*** TEXT ***

Use this file to discover all available pages before exploring further.

Type: chunk Subtype: chunk_by_character

Settings

unstructured_api_url
string
If specified, overrides the default API URL used for chunker calls. Default: none (uses Unstructured’s internal default).
unstructured_api_key
string
If specified, overrides the default API key used for chunker calls. Default: none (uses Unstructured’s internal default).
include_orig_elements
boolean
If true, the elements used to form a chunk appear in .metadata.orig_elements for that chunk. Default: false.
new_after_n_chars
integer
Soft maximum length of a chunk in characters. Closes a section after reaching approximately this length. Default: none.
max_characters
integer
Hard maximum number of characters in a chunk. Default: none.
overlap
integer
Number of trailing characters from the prior text-split chunk to prepend to each subsequent chunk formed by splitting an oversized element. Default: none.
overlap_all
boolean
If true, applies overlap to chunks formed by combining whole elements, not just oversized ones. Use with caution — this can introduce noise into otherwise clean semantic units. Default: false.
contextual_chunking_strategy
string
If specified, prepends chunk-specific explanatory context to each chunk. Allowed value: v1. Default: none.
chunk_by_character_chunker_workflow_node = WorkflowNode(
    name="Chunker",
    subtype="chunk_by_character",
    type="chunk",
    settings={
        "unstructured_api_url": None,
        "unstructured_api_key": None,
        "include_orig_elements": <True|False>,
        "new_after_n_chars": <new-after-n-chars>,
        "max_characters": <max-characters>,
        "overlap": <overlap>,
        "overlap_all": <True|False>,
        "contextual_chunking_strategy": "<contextual-chunking-strategy>"
    }
)

*** End of TEXT ***
*** EXCERPTED DATA ***

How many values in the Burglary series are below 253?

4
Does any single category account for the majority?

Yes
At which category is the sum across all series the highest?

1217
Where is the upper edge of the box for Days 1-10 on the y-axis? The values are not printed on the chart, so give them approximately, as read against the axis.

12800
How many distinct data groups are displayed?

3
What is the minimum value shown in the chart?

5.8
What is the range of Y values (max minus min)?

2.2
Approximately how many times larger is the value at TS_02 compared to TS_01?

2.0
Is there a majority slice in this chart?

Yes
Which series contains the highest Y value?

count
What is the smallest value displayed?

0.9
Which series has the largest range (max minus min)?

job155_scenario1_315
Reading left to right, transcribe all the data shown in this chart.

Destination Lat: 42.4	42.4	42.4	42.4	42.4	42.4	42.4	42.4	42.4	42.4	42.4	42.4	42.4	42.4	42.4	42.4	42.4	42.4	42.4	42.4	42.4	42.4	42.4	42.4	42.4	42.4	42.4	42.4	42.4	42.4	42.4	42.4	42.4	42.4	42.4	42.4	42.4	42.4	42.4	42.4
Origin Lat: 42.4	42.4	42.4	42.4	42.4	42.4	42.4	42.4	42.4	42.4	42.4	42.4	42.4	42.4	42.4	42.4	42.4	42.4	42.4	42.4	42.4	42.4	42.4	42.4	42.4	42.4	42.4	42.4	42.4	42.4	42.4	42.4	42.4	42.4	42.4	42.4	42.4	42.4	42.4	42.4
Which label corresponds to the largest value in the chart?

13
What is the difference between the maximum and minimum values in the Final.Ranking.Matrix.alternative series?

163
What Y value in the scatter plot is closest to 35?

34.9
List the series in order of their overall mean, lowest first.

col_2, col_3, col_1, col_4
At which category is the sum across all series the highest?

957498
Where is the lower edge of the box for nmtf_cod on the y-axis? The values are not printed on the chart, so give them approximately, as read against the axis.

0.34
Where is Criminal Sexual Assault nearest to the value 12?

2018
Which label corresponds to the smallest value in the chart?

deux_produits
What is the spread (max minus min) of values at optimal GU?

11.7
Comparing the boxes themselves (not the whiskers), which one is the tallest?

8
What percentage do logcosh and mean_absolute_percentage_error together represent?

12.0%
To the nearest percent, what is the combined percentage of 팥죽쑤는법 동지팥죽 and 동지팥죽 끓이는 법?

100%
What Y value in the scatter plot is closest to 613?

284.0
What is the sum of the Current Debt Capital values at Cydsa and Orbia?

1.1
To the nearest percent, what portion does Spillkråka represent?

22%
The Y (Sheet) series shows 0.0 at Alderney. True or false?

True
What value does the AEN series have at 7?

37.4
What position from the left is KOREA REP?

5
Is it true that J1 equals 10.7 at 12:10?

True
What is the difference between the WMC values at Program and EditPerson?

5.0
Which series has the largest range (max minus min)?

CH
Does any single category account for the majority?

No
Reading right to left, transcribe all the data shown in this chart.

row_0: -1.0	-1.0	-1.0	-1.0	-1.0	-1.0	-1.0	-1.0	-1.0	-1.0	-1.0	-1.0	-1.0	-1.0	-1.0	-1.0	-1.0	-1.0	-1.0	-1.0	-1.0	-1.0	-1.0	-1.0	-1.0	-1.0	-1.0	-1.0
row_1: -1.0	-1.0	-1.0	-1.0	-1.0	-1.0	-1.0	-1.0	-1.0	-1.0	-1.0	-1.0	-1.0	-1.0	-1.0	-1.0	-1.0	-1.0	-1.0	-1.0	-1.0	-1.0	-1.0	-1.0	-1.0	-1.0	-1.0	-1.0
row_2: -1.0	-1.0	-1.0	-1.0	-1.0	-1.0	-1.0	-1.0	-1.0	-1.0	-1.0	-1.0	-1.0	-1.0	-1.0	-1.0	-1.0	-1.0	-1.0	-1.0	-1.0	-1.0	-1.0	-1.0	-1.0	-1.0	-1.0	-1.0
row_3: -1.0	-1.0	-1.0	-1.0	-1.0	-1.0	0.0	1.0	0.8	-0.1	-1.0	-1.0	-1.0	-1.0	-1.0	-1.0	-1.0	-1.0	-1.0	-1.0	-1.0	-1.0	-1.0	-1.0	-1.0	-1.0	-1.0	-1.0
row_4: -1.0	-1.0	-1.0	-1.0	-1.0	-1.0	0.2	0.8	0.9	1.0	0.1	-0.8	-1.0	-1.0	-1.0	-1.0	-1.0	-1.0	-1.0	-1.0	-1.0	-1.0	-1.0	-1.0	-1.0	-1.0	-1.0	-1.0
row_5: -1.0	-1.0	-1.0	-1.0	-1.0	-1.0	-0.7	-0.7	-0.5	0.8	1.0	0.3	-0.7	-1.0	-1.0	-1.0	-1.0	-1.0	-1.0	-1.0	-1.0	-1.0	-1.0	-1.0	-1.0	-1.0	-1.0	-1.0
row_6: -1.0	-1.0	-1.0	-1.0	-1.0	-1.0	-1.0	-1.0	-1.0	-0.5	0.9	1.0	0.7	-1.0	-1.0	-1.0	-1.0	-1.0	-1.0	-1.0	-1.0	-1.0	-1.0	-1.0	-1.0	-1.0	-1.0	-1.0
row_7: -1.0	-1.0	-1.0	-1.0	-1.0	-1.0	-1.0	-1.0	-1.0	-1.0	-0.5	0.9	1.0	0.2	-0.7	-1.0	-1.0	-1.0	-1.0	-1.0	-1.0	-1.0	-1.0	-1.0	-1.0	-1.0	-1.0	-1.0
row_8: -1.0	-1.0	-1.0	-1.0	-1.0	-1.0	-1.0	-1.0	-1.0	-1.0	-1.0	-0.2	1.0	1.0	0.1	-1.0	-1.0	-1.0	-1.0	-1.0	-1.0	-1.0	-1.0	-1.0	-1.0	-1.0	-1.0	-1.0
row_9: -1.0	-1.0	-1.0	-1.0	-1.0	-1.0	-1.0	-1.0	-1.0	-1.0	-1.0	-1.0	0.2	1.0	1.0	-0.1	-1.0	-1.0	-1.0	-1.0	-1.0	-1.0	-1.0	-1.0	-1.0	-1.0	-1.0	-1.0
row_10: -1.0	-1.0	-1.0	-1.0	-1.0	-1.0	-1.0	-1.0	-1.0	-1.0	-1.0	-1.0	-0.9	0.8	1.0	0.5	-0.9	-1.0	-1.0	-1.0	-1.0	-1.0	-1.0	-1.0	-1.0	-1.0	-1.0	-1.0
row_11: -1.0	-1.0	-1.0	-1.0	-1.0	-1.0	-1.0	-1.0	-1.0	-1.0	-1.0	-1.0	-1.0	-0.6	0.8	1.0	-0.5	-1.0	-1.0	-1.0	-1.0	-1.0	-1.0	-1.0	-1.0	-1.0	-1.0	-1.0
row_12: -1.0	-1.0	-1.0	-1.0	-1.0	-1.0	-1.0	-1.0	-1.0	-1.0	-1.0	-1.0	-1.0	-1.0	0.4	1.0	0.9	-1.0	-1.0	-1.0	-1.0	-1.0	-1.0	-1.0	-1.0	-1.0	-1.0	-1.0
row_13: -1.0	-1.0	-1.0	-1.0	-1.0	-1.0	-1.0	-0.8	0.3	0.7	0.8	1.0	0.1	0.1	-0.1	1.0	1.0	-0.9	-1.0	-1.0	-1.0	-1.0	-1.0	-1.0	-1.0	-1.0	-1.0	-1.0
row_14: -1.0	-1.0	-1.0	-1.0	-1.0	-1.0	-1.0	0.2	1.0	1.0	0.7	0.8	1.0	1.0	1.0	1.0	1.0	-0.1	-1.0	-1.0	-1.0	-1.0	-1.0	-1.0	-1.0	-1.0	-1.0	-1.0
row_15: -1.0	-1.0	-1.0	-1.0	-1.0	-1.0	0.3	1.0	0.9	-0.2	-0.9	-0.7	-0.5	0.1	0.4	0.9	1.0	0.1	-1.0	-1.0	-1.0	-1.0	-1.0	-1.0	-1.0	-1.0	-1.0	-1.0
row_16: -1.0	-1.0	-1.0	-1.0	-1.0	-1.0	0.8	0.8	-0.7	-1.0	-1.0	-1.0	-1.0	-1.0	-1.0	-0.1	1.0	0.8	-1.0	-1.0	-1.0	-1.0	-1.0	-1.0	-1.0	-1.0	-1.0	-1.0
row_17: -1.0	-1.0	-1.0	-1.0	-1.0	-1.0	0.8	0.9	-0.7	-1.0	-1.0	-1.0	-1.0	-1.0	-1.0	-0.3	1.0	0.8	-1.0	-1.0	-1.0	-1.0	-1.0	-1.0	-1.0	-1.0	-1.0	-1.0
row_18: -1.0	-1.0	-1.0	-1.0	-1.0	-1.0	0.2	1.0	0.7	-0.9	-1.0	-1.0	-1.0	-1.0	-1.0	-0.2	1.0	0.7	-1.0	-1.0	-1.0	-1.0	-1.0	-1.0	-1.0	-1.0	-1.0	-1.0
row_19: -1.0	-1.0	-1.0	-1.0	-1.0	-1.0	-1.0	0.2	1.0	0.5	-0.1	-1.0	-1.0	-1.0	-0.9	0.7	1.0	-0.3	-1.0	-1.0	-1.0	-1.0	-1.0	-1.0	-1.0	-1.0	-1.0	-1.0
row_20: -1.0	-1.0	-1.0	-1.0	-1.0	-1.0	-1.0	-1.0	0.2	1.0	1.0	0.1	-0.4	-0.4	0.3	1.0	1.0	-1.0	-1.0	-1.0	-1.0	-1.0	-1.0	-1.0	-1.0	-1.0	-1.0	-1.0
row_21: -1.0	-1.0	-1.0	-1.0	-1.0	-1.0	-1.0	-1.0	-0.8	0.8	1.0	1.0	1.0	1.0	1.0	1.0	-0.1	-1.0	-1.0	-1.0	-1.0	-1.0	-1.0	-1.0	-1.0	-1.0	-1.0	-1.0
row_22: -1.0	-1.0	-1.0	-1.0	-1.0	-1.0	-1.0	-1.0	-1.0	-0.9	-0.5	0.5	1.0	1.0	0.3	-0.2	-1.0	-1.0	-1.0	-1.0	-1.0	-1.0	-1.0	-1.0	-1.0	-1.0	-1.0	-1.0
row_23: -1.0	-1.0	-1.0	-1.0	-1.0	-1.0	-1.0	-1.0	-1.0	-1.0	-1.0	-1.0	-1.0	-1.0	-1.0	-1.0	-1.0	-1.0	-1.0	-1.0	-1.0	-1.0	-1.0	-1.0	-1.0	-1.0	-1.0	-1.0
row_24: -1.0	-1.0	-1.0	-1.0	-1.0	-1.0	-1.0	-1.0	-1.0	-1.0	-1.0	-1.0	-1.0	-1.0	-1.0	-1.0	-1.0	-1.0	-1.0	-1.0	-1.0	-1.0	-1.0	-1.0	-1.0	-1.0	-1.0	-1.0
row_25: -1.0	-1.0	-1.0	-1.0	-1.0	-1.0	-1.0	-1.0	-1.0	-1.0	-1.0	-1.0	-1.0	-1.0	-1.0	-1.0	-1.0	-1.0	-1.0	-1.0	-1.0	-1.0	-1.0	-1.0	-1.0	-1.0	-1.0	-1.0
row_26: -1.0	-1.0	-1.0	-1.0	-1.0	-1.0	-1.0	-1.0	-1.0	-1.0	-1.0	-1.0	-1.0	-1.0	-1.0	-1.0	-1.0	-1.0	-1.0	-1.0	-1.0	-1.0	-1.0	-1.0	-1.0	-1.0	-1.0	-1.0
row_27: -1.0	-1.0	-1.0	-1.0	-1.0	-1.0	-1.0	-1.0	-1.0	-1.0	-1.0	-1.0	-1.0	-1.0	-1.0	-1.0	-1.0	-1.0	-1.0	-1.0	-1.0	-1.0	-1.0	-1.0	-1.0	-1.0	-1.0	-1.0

*** End of EXCERPTED DATA ***

In the chunker settings text, what is the only allowed value for contextual_chunking_strategy? These lines come from a different source than the text.

v1